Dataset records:

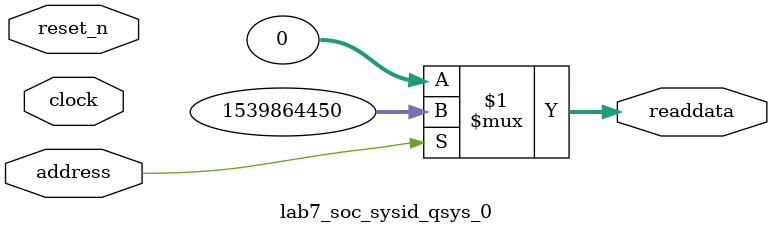
<source format=v>



// synthesis translate_off
`timescale 1ns / 1ps
// synthesis translate_on

// turn off superfluous verilog processor warnings 
// altera message_level Level1 
// altera message_off 10034 10035 10036 10037 10230 10240 10030 

module lab7_soc_sysid_qsys_0 (
               // inputs:
                address,
                clock,
                reset_n,

               // outputs:
                readdata
             )
;

  output  [ 31: 0] readdata;
  input            address;
  input            clock;
  input            reset_n;

  wire    [ 31: 0] readdata;
  //control_slave, which is an e_avalon_slave
  assign readdata = address ? 1539864450 : 0;

endmodule



</source>
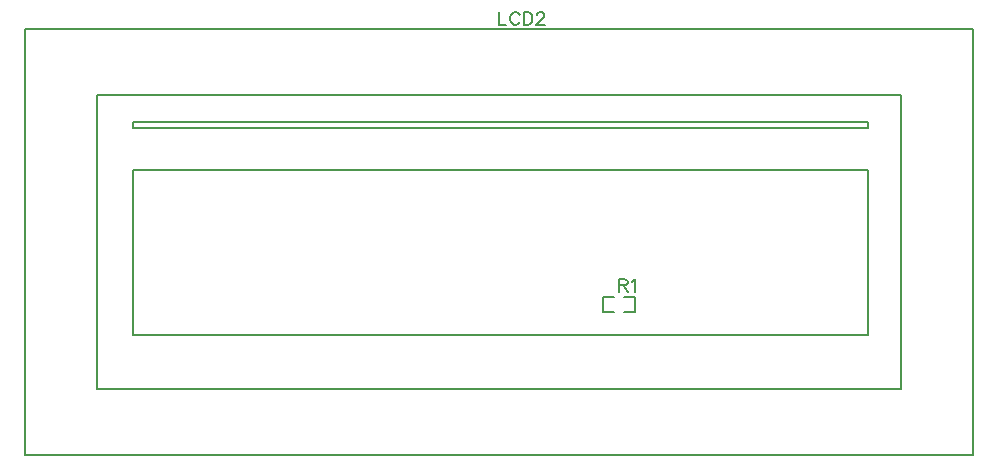
<source format=gto>
G04 Layer: TopSilkscreenLayer*
G04 EasyEDA v6.5.39, 2024-01-17 10:02:44*
G04 1fef0b057c1544a4ae72d55d562c7267,bea696f6f0d84e5180a10d4e04dd4222,10*
G04 Gerber Generator version 0.2*
G04 Scale: 100 percent, Rotated: No, Reflected: No *
G04 Dimensions in millimeters *
G04 leading zeros omitted , absolute positions ,4 integer and 5 decimal *
%FSLAX45Y45*%
%MOMM*%

%ADD10C,0.1524*%
%ADD11C,0.1999*%

%LPD*%
D10*
X4876800Y13958316D02*
G01*
X4876800Y13849350D01*
X4876800Y13849350D02*
G01*
X4939029Y13849350D01*
X5051297Y13932407D02*
G01*
X5046218Y13942821D01*
X5035804Y13953236D01*
X5025390Y13958316D01*
X5004561Y13958316D01*
X4994147Y13953236D01*
X4983734Y13942821D01*
X4978654Y13932407D01*
X4973320Y13916660D01*
X4973320Y13890752D01*
X4978654Y13875257D01*
X4983734Y13864844D01*
X4994147Y13854429D01*
X5004561Y13849350D01*
X5025390Y13849350D01*
X5035804Y13854429D01*
X5046218Y13864844D01*
X5051297Y13875257D01*
X5085588Y13958316D02*
G01*
X5085588Y13849350D01*
X5085588Y13958316D02*
G01*
X5121909Y13958316D01*
X5137658Y13953236D01*
X5148072Y13942821D01*
X5153152Y13932407D01*
X5158486Y13916660D01*
X5158486Y13890752D01*
X5153152Y13875257D01*
X5148072Y13864844D01*
X5137658Y13854429D01*
X5121909Y13849350D01*
X5085588Y13849350D01*
X5197856Y13932407D02*
G01*
X5197856Y13937487D01*
X5203190Y13947902D01*
X5208270Y13953236D01*
X5218684Y13958316D01*
X5239511Y13958316D01*
X5249925Y13953236D01*
X5255006Y13947902D01*
X5260340Y13937487D01*
X5260340Y13927074D01*
X5255006Y13916660D01*
X5244591Y13901166D01*
X5192775Y13849350D01*
X5265420Y13849350D01*
X5892800Y11697715D02*
G01*
X5892800Y11588750D01*
X5892800Y11697715D02*
G01*
X5939536Y11697715D01*
X5955029Y11692636D01*
X5960363Y11687302D01*
X5965443Y11676887D01*
X5965443Y11666474D01*
X5960363Y11656060D01*
X5955029Y11650979D01*
X5939536Y11645900D01*
X5892800Y11645900D01*
X5929122Y11645900D02*
G01*
X5965443Y11588750D01*
X5999734Y11676887D02*
G01*
X6010147Y11682221D01*
X6025895Y11697715D01*
X6025895Y11588750D01*
D11*
X1778000Y13030200D02*
G01*
X8001000Y13030200D01*
X8001000Y12979400D01*
X1778000Y12979400D01*
X1778000Y13030200D01*
X8890000Y13817600D02*
G01*
X8890000Y10210800D01*
X863600Y10210800D01*
X863600Y13817600D01*
X8890000Y13817600D01*
X8280400Y13258800D02*
G01*
X8280400Y10769600D01*
X1473200Y10769600D01*
X1473200Y13258800D01*
X8280400Y13258800D01*
X8001000Y12623800D02*
G01*
X8001000Y11226800D01*
X1778000Y11226800D01*
X1778000Y12623800D01*
X8001000Y12623800D01*
D10*
X5935421Y11414739D02*
G01*
X6031308Y11414739D01*
X6031308Y11546860D01*
X5935421Y11546860D01*
X5850178Y11414739D02*
G01*
X5754291Y11414739D01*
X5754291Y11546860D01*
X5850178Y11546860D01*
M02*

</source>
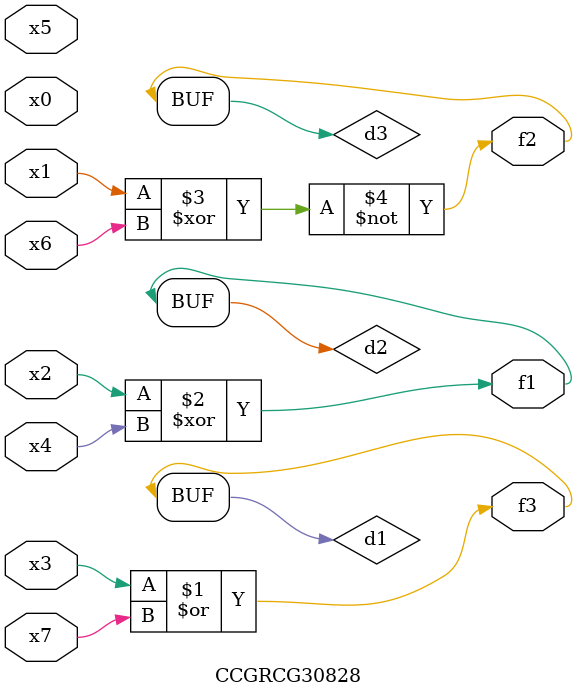
<source format=v>
module CCGRCG30828(
	input x0, x1, x2, x3, x4, x5, x6, x7,
	output f1, f2, f3
);

	wire d1, d2, d3;

	or (d1, x3, x7);
	xor (d2, x2, x4);
	xnor (d3, x1, x6);
	assign f1 = d2;
	assign f2 = d3;
	assign f3 = d1;
endmodule

</source>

• [Task description]
How many lines of these entries contain the string "assign"? Reply with the number alone.

• [Finished exercise]
4